Non sono arrivati angeli. Non ci sono stati miracoli. Tutto solo un lavoro di unghie e di denti. Unghie che si sono spezzate, e conseguenti ricadute verso il fondo, e poi di nuovo verso l’alto, un’arrampicata che sto ancora compiendo. E adesso che non sono più così sul fondo, comincio ad intravedere raggi di luce. Non è rapido, non è facile, non è indolore. Si tratta di fare una scelta e di mettere tutta la propria determinazione per seguirla fino in fondo. Si tratta di trovare i mezzi giusti e di usarli: mezzi che sono dentro ognuna di voi, basta solo cercarli. La rabbia c’è sempre, ma possiamo decidere come usarla: rivolgendola contro noi stesse e proseguendo un’infinita opera di decostruzione-ricostruzione-decostruzione, oppure buttandola all’esterno e trasformandola in determinazione e forza per proseguire l’arrampicata.

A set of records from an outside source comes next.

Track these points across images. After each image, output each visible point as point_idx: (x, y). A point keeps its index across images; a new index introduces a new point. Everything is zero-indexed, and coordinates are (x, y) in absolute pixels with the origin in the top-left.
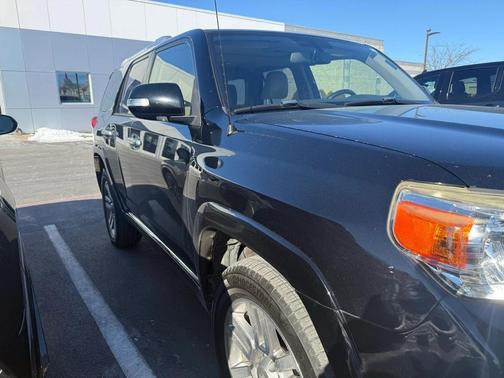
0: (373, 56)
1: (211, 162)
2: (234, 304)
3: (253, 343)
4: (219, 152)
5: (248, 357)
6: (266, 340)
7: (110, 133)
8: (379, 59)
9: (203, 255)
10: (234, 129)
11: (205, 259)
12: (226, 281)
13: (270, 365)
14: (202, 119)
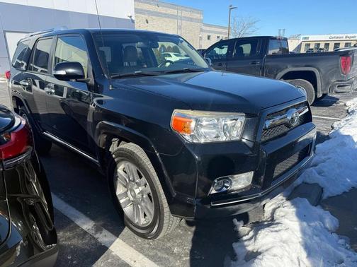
0: (182, 42)
1: (100, 102)
2: (118, 165)
3: (127, 180)
4: (105, 98)
5: (125, 187)
6: (133, 177)
7: (27, 84)
8: (184, 43)
9: (101, 146)
10: (112, 87)
11: (102, 148)
12: (114, 156)
13: (136, 186)
14: (95, 81)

Era tutto nelle mani di quella ragazza. Gli altri potevano farle di contorno, ma solo lei poteva decidere per la sua vita. Doveva usare ogni mezzo, dare fondo a tutta se stessa. Tutta la sua rabbia, la sua determinazione, la sua disperazione, la sua onestà, la sua sopportazione, la sua capacità di reagire, la sua volontà, la sua forza. Dopotutto, quel buco era veramente molto profondo.

Perciò, adesso che riesco a vedere raggi di luce, continuo a mettercela tutta per raggiungere la cima. Fallirò? Cadrò nuovamente verso il basso? O riuscirò ad uscirne una volta per tutte? Sicuramente, continuo la mia battaglia infinita. E, si sa, di questo sono convinta, combattere è già una vittoria.